The film starts off almost like a rom-com about two utterly mismatched people on a meet-up (Queen is an uptight defence attorney and atheist; Slim is fairly outgoing, works behind a cash register, and prays before every meal), and it serves to make the pair all the more sympathetic before their lives take a sharp turn in an unexpected direction. Queen & Slim was scripted by Lena Waithe, from an original screen story that she wrote, and she brings a sense of every day situational humour to the project. It's fitting too, as Queen & Slim is as much a story about relationships and love and the things worth living for in a terrible world, as it is an on-the-run thriller. By embracing the cringe comedy inherent to the idea of two individuals who barely know each other becoming fugitives together, the film succeeds in grounding Queen and Slim's struggles in a way that a more po-faced approach wouldn't have been able to. But of course, Queen & Slim is serious and sincere when it comes to dealing with police brutality and the pain and suffering it inflicts on black America. It's a film that reclaims the narrative by allowing black artists to tackle these issues from both sides of the camera, via a story that explores how the idea of Queen & Slim the couple ("The black Bonnie & Clyde", as Earl refers to them) means something very different to different people, depending on their age and race. And as clever and often subversive as the writing is, it's the performances that really brings out the humanity in the film's characters and makes them feel alive. Kaluuya once again does powerful work here as Slim (with a turn that's more about his internal emotions, rather than external), yet it's Turner-Smith - a relative newcomer - who breaks out as Queen. It's satisfying to watch as she slowly lowers her emotional defences and opens up to Slim over the course of their journey, even finding her own sense of spirituality along the way.

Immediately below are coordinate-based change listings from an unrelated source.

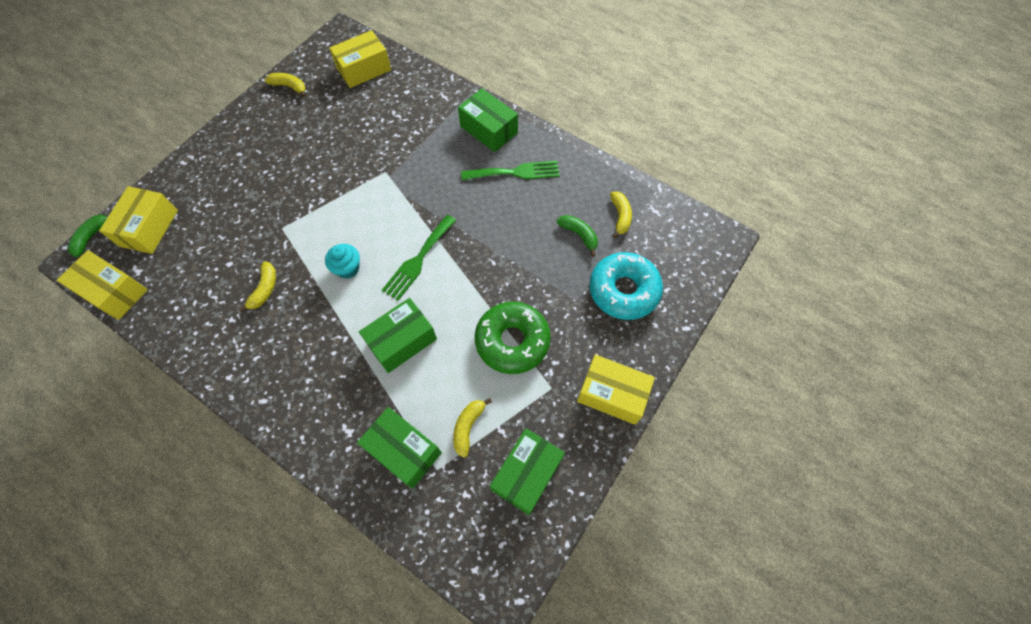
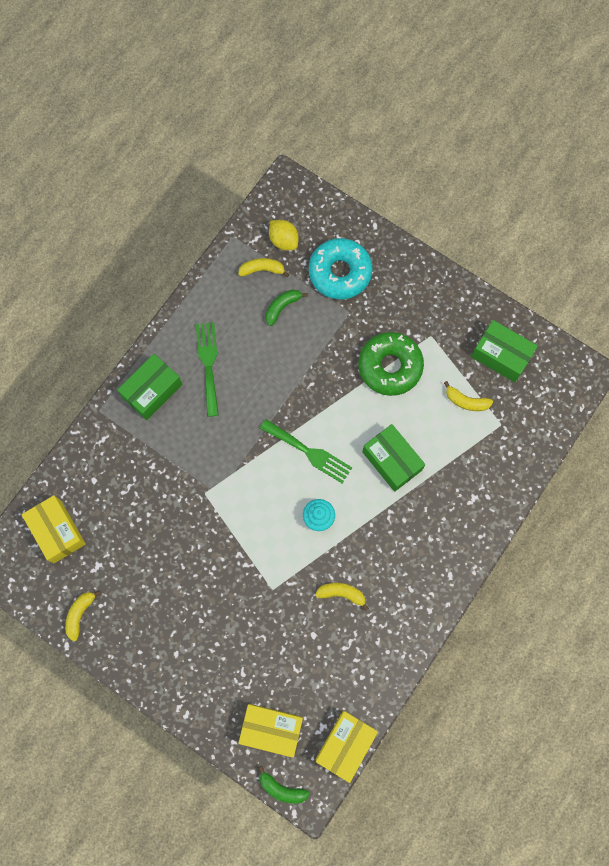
camera: 90 degrees left, 10 degrees up
green box [357,407,442,489] -> none
yellow box [577,354,655,425] -> none
none -> yellow lemon [269,220,299,250]

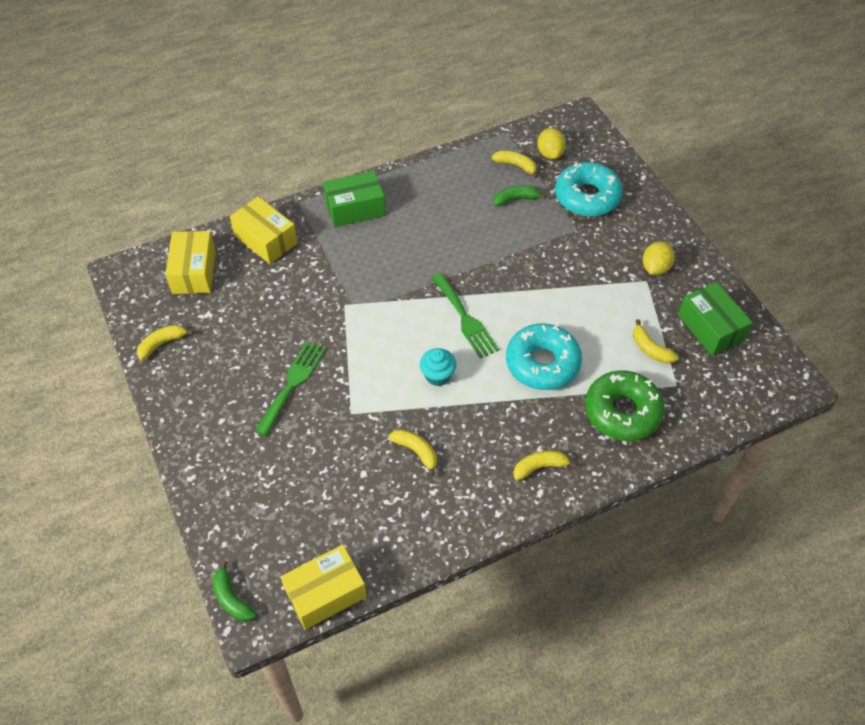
camera: 30 degrees right, 20 degrees down
green fork [196,322,219,417] -> green fork moved to [255,341,326,436]
yellow box [238,704,303,758] -> yellow box moved to [230,196,297,264]
green donut [358,332,424,396] -> green donut moved to [585,370,665,441]
green box [362,424,425,492] -> turquoise donut [506,324,582,390]
none -> yellow banana [513,451,577,481]
none -> yellow lemon [643,242,675,275]

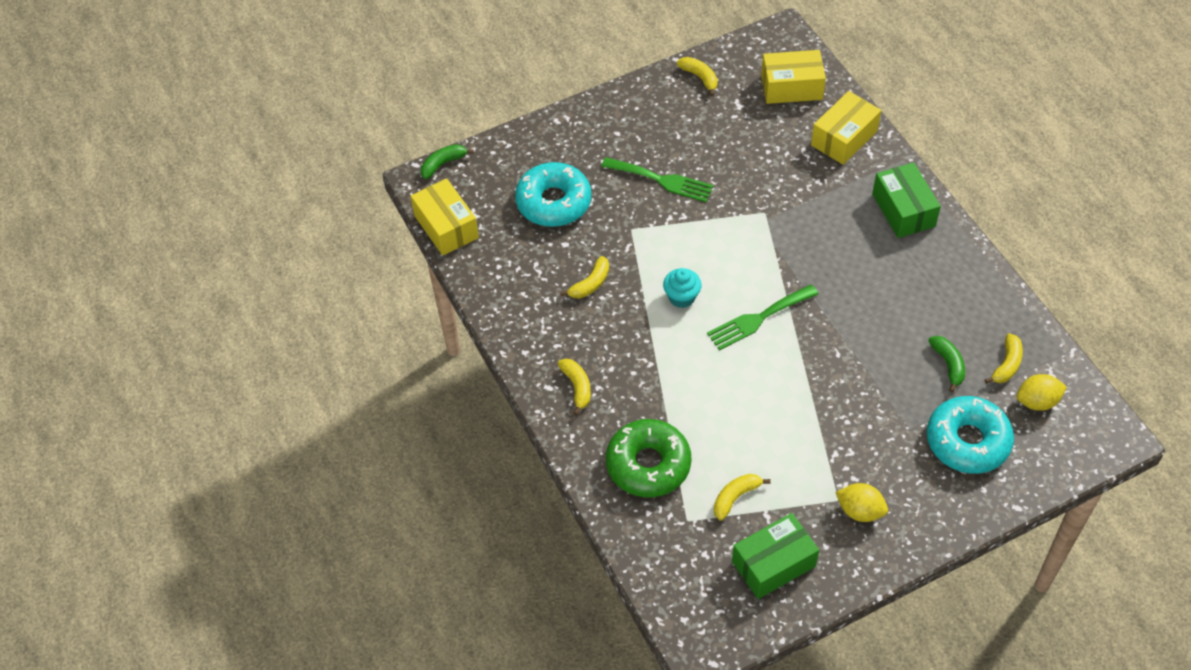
camera: 90 degrees right, 0 degrees up
turquoise donut [506,324,582,390] -> turquoise donut moved to [515,162,591,227]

Stylistically, Queen & Slim is firmly rooted in black culture, from its soundtrack and settings to the multi-coloured sex worker and pimp outfits that Earl (who's played wonderfully by Woodbine) keeps his home stocked with. Tat Radcliffe's cinematography similarly draws on a richly-hued and often poetic vision of rural America today - one where traumatising reminders of the past still linger for many black Americans (as in a potent scene where Queen spots convicts plowing a field like slaves on a plantation). Queen & Slim is a very assured and confident feature debut for this filmmaker.